Task goal:
Down to the last line below, repeat the entries word for word and drop the pictures.
=== Begin Enclosure ===
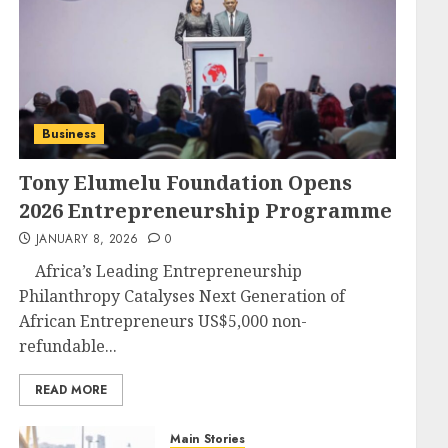
Business
Tony Elumelu Foundation Opens
2026 Entrepreneurship Programme
JANUARY 8, 2026
0
Africa’s Leading Entrepreneurship
Philanthropy Catalyses Next Generation of
African Entrepreneurs US$5,000 non-
refundable...
READ MORE
Main Stories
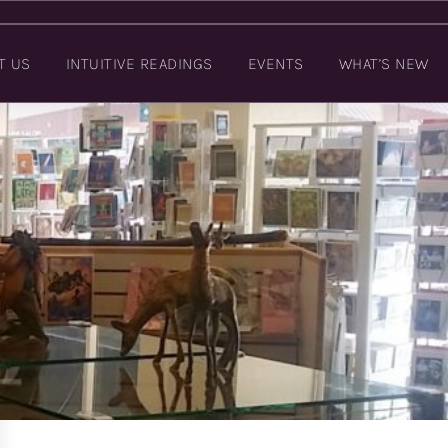
T US
INTUITIVE READINGS
EVENTS
WHAT’S NEW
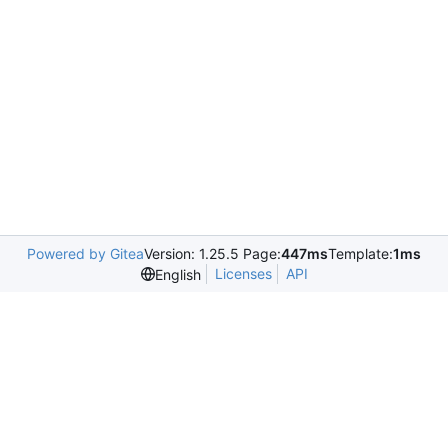
Powered by Gitea
Version: 1.25.5 Page:
447ms
Template:
1ms
Licenses
API
English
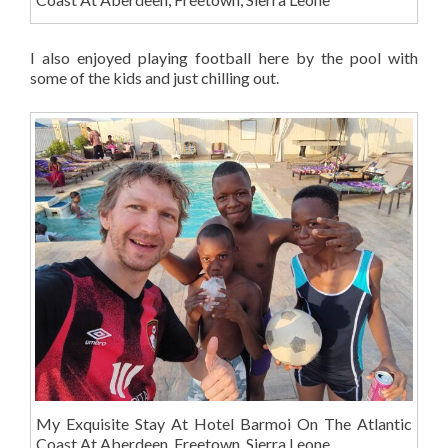
I also enjoyed playing football here by the pool with
some of the kids and just chilling out.
My Exquisite Stay At Hotel Barmoi On The Atlantic
Coast At Aberdeen, Freetown, Sierra Leone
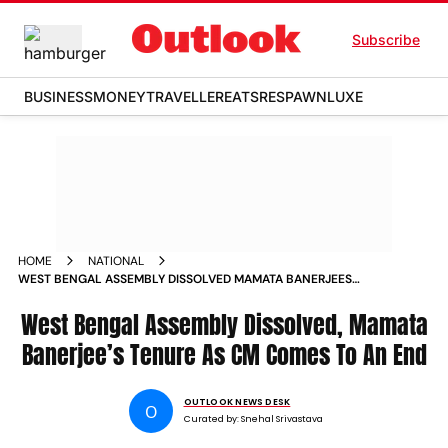
Subscribe
BUSINESS
MONEY
TRAVELLER
EATS
RESPAWN
LUXE
HOME
NATIONAL
WEST BENGAL ASSEMBLY DISSOLVED MAMATA BANERJEES
TENURE AS CM COMES TO AN END
West Bengal Assembly Dissolved, Mamata
Banerjee’s Tenure As CM Comes To An End
OUTLOOK NEWS DESK
O
Curated by:
Snehal Srivastava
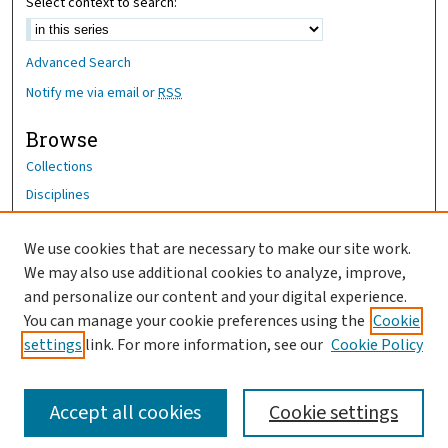
Select context to search:
Advanced Search
Notify me via email or
RSS
Browse
Collections
Disciplines
Authors
We use cookies that are necessary to make our site work.
Author Corner
We may also use additional cookies to analyze, improve,
Author FAQ
and personalize our content and your digital experience.
You can manage your cookie preferences using the
Cookie
OhioHealth News Link
settings
link. For more information, see our
Cookie Policy
Accept all cookies
Cookie settings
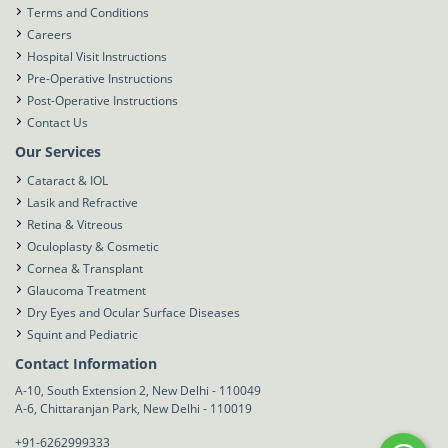
Terms and Conditions
Careers
Hospital Visit Instructions
Pre-Operative Instructions
Post-Operative Instructions
Contact Us
Our Services
Cataract & IOL
Lasik and Refractive
Retina & Vitreous
Oculoplasty & Cosmetic
Cornea & Transplant
Glaucoma Treatment
Dry Eyes and Ocular Surface Diseases
Squint and Pediatric
Contact Information
A-10, South Extension 2, New Delhi - 110049
A-6, Chittaranjan Park, New Delhi - 110019
+91-6262999333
=== End Enclosure ===
Solution to this problem:
Business
Tony Elumelu Foundation Opens
2026 Entrepreneurship Programme
JANUARY 8, 2026
0
Africa’s Leading Entrepreneurship
Philanthropy Catalyses Next Generation of
African Entrepreneurs US$5,000 non-
refundable...
READ MORE
Main Stories
T US
INTUITIVE READINGS
EVENTS
WHAT’S NEW
Powered by Gitea
Version: 1.25.5 Page:
447ms
Template:
1ms
Licenses
API
English
I also enjoyed playing football here by the pool with
some of the kids and just chilling out.
My Exquisite Stay At Hotel Barmoi On The Atlantic
Coast At Aberdeen, Freetown, Sierra Leone
Subscribe
BUSINESS
MONEY
TRAVELLER
EATS
RESPAWN
LUXE
HOME
NATIONAL
WEST BENGAL ASSEMBLY DISSOLVED MAMATA BANERJEES
TENURE AS CM COMES TO AN END
West Bengal Assembly Dissolved, Mamata
Banerjee’s Tenure As CM Comes To An End
OUTLOOK NEWS DESK
O
Curated by:
Snehal Srivastava
Select context to search:
Advanced Search
Notify me via email or
RSS
Browse
Collections
Disciplines
Authors
We use cookies that are necessary to make our site work.
Author Corner
We may also use additional cookies to analyze, improve,
Author FAQ
and personalize our content and your digital experience.
You can manage your cookie preferences using the
Cookie
OhioHealth News Link
settings
link. For more information, see our
Cookie Policy
Accept all cookies
Cookie settings
Terms and Conditions
Careers
Hospital Visit Instructions
Pre-Operative Instructions
Post-Operative Instructions
Contact Us
Our Services
Cataract & IOL
Lasik and Refractive
Retina & Vitreous
Oculoplasty & Cosmetic
Cornea & Transplant
Glaucoma Treatment
Dry Eyes and Ocular Surface Diseases
Squint and Pediatric
Contact Information
A-10, South Extension 2, New Delhi - 110049
A-6, Chittaranjan Park, New Delhi - 110019
+91-6262999333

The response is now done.